ライズが去ったあと、すぐに複数のメイドが現れて、フランのために立派なドレスと美味しい食事を用意してくれた。
 楽にしていてよいが、指示があるまでは部屋から出ないようにしてほしいとのこと。
 他に必要なものがあればなんなりとと尋ねられたので、サリーを呼んでほしいと伝えたところ、希望はすんなり聞き入れられた。

「フラン様!」
「サリー! 戻ってきてくれて嬉しいわ!」

 側仕えに復帰したサリーが、喜びをあらわに駆け寄ってくる。
 これからはまたフラン付きの侍女として、身の回りの世話を焼いてくれるらしい。不安だった心は、それだけで救われた気持ちになった。

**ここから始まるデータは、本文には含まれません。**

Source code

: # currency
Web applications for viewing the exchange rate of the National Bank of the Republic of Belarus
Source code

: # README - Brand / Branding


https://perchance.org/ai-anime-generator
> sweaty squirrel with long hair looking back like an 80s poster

 通常なら上級侍女しか入れないという皇族専用の部屋を一緒に見て回りながら、積もる話に花を咲かせる。
 今朝目覚めたときの話にもなり、サリーがきらきらとした視線を向けてきた。

「一夜をともにされたということは、その……フラン様と皇帝陛下は、そういうご関係に……?」
「ち、違うのよ! よく覚えていないのだけど、多分なにもなかったと思うの……」

 赤面しながら、首を横に振って否定する。